The next step was to run a four‐week training course for plant workers, with participants from each community. And, pass food safety health inspections by the Government of the Northwest Territories, as well as meet environmental regulations for to the distribution of country food.
Pandemic funding allowed the plant to get going. With core operations established, Wade says ICEDO wants to expand to more retailing of its products, so the plant can be self‐sustaining. Under current legislation, most country food can’t be retailed unless it’s commercially harvested. “We compensate the harvester for their time and efforts, not for the animal,” says Wade, and at least 80 per cent of all food that goes through the plant is given away for free.

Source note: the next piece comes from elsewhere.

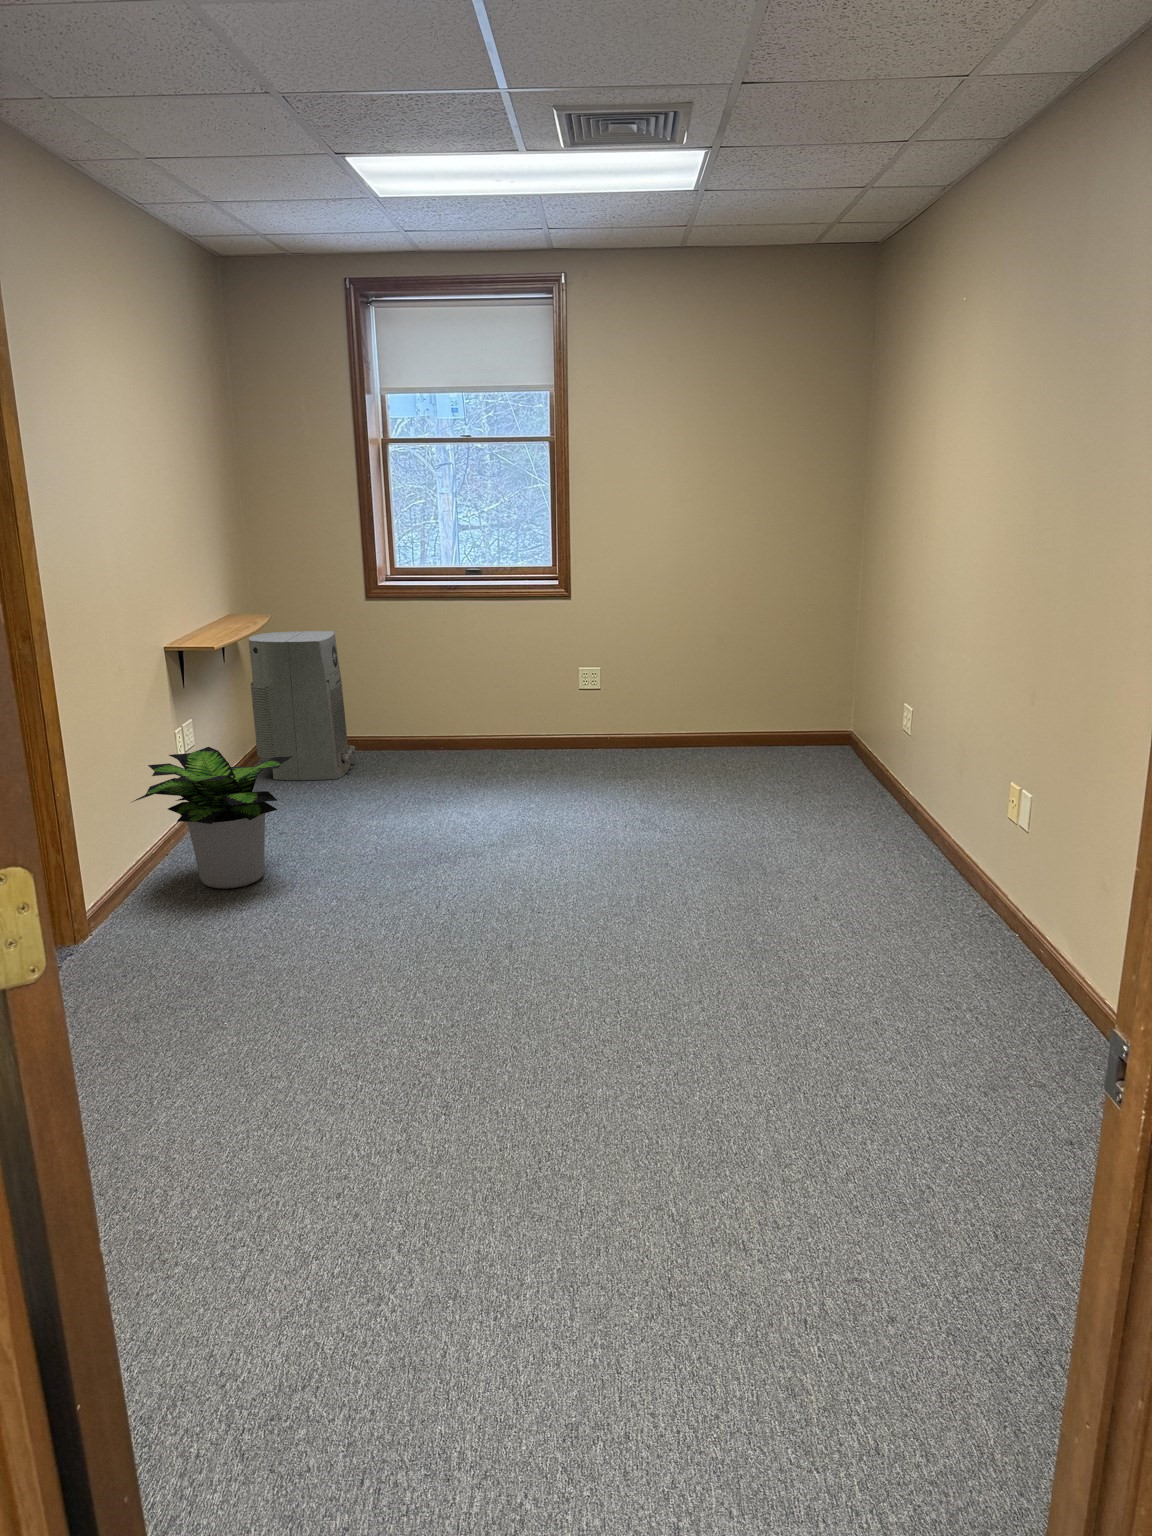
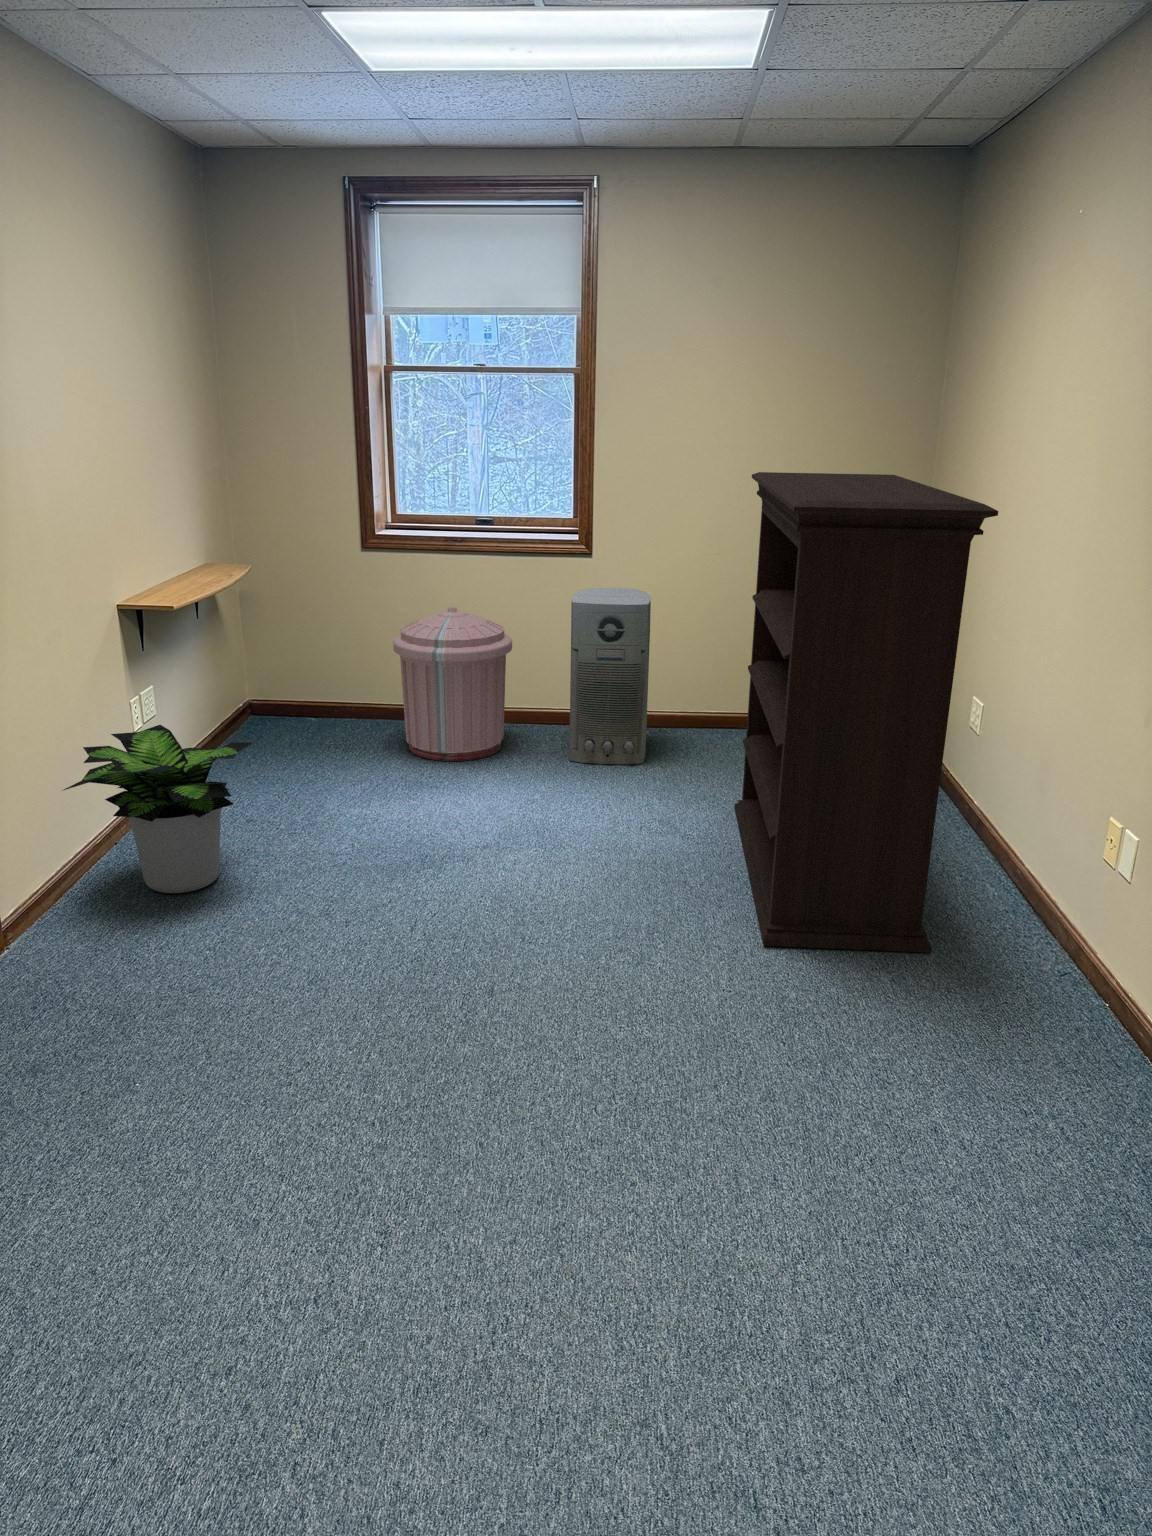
bookshelf: none [703,515,902,905] -> present [734,472,998,953]
air purifier: present [248,631,355,780] -> present [569,588,651,764]
trash can: none [397,645,502,781] -> present [393,607,512,761]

Scott Kasook and Thomas Thrasher distributing food to Inuvialuit, like this fish to Sandy Stewart. © Elizabeth Kolb, Inuvialuit Regional Corporation
Eventually the organization will be able to retail Inuvialuit reindeer. Until then, the plant is continuing its primary mission to address food insecurity and grow a regional food economy in the ISR.
“This also creates an economy for women who go out and pick berries, and for little kids out ice fishing with their families. They’re able to sell their excess harvest back to this plant,” says Wade. “It’s for everybody from your child to the middle‐aged family man, to your 80‐year‐old grandmother who’s sitting out on the tundra picking berries. Everybody can participate.”